Aim of the exercise: Below is a set of records. Repeat them verbatim without the pictures.

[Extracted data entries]
========================================================================
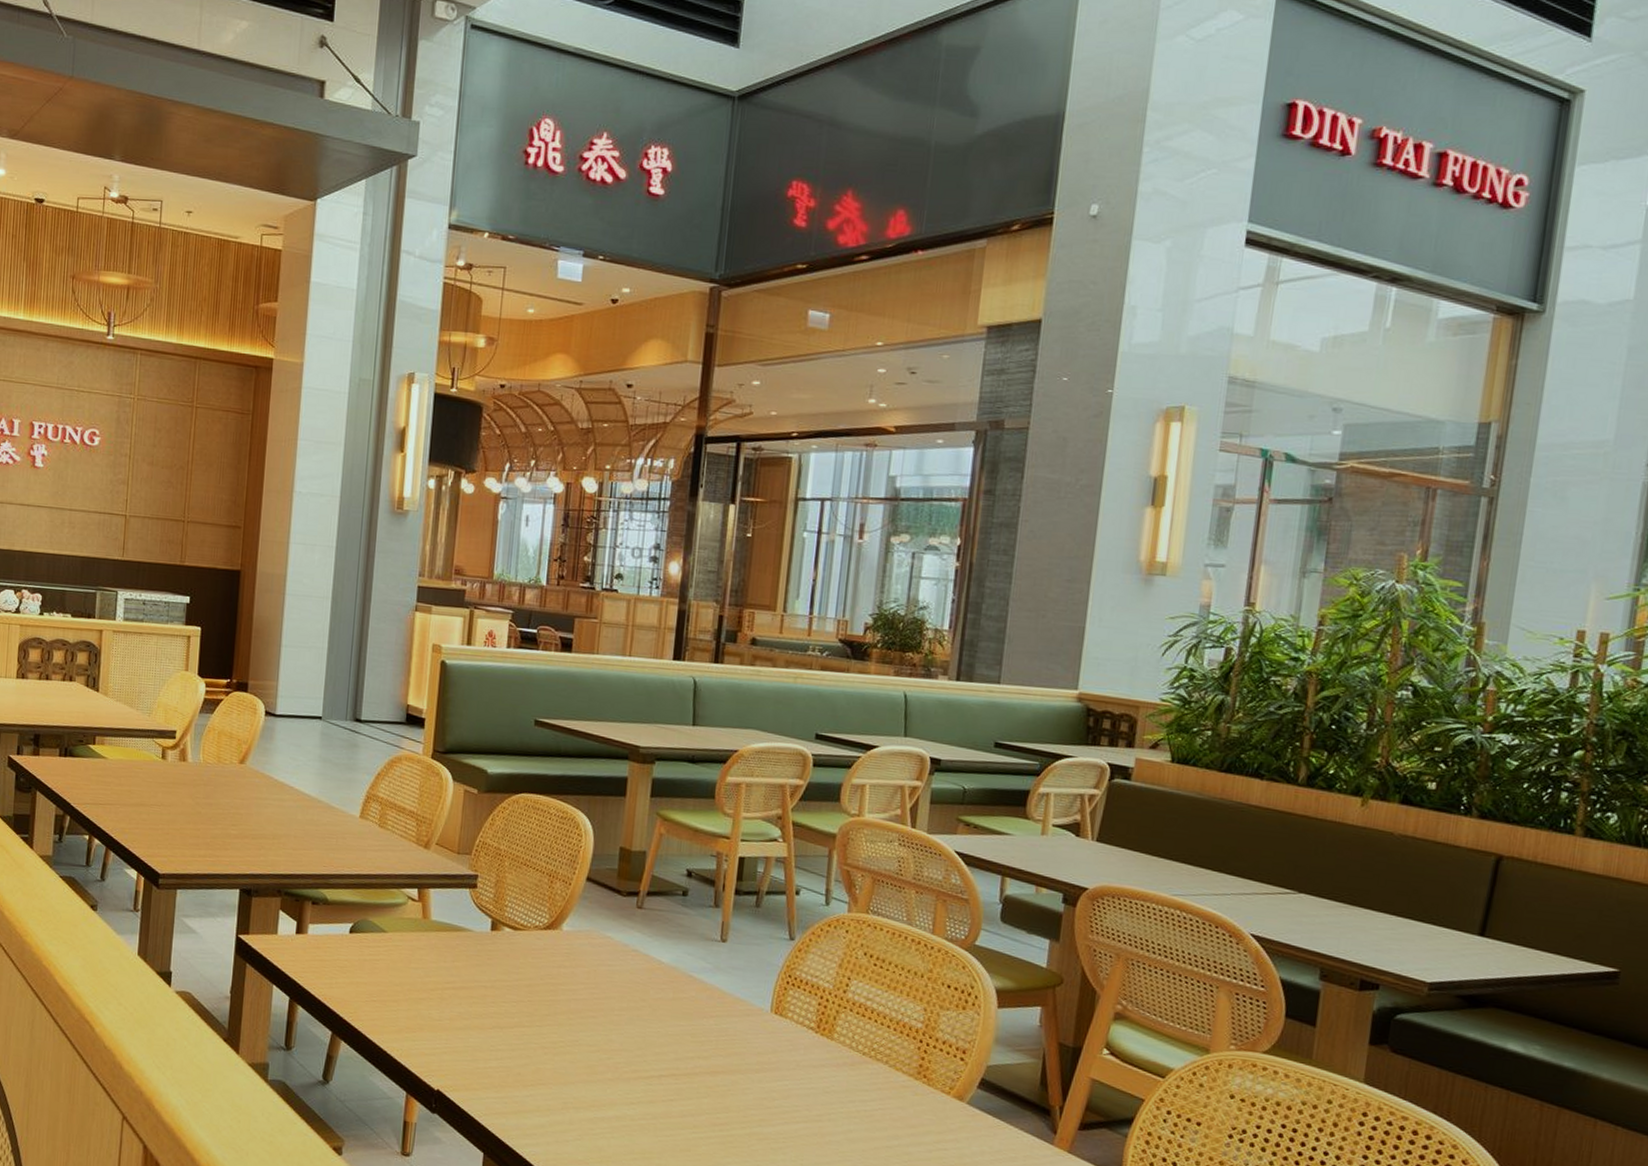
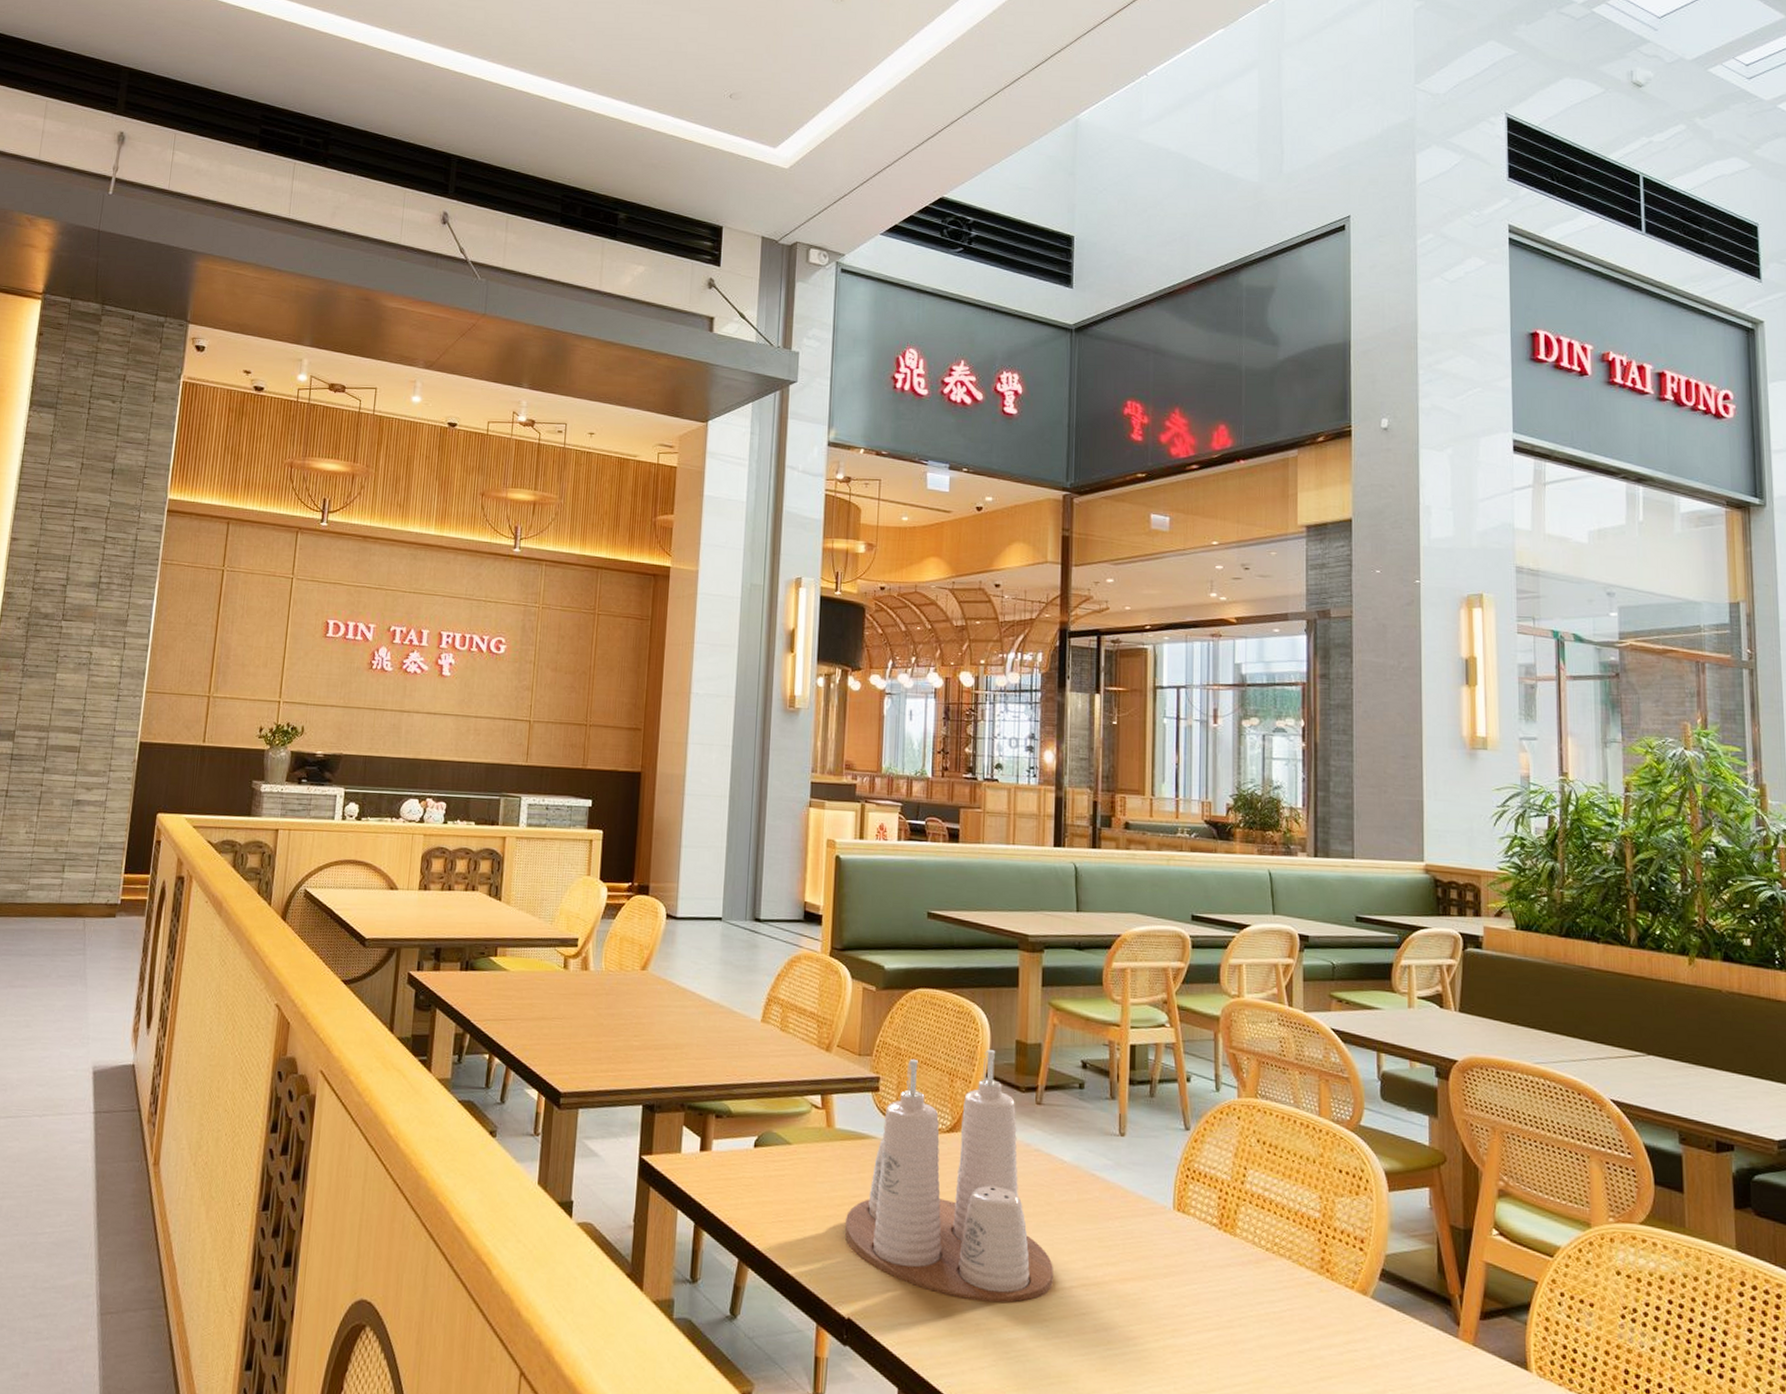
condiment set: none [437,855,644,1086] -> present [845,1050,1053,1303]

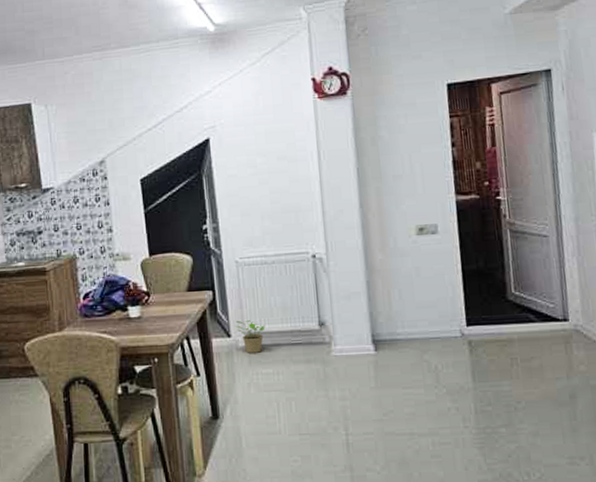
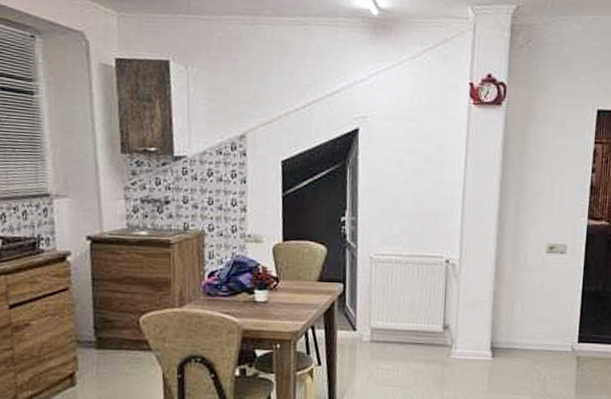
potted plant: present [234,319,265,353] -> none [361,315,392,349]

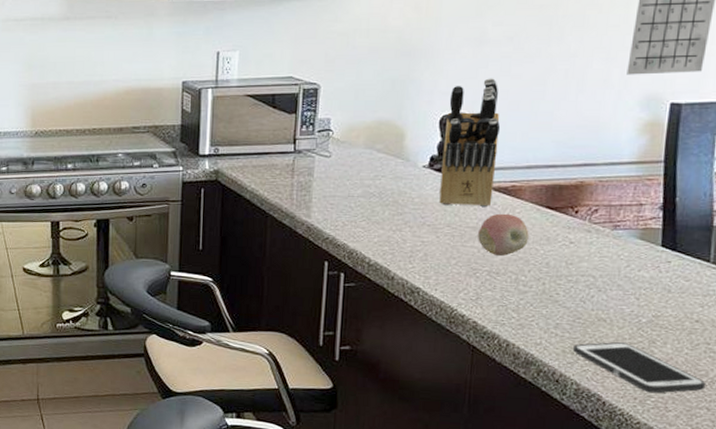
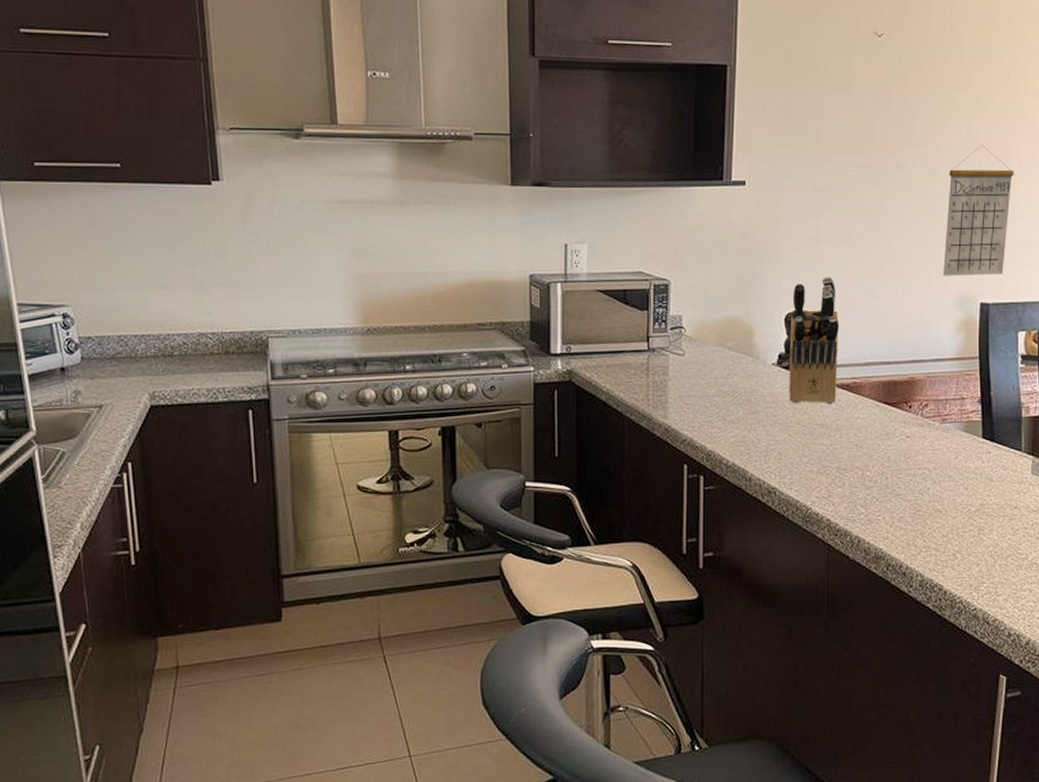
fruit: present [478,213,529,256] -> none [826,410,871,452]
cell phone: present [573,342,706,394] -> none [916,532,1027,579]

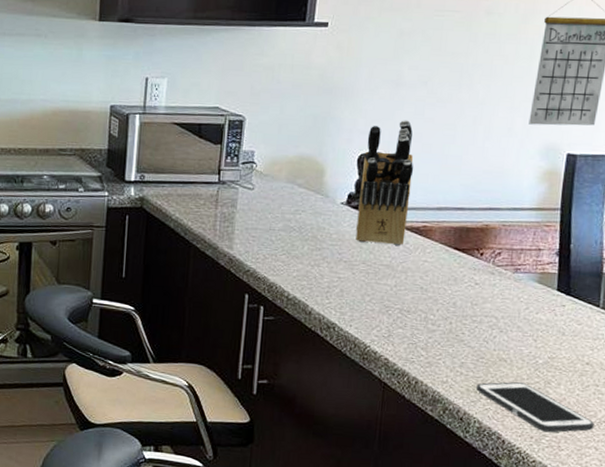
cell phone: none [916,532,1027,579] -> present [476,382,595,433]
========================================================================
Written answer:
condiment set: none [437,855,644,1086] -> present [845,1050,1053,1303]

potted plant: present [234,319,265,353] -> none [361,315,392,349]

fruit: present [478,213,529,256] -> none [826,410,871,452]
cell phone: present [573,342,706,394] -> none [916,532,1027,579]

cell phone: none [916,532,1027,579] -> present [476,382,595,433]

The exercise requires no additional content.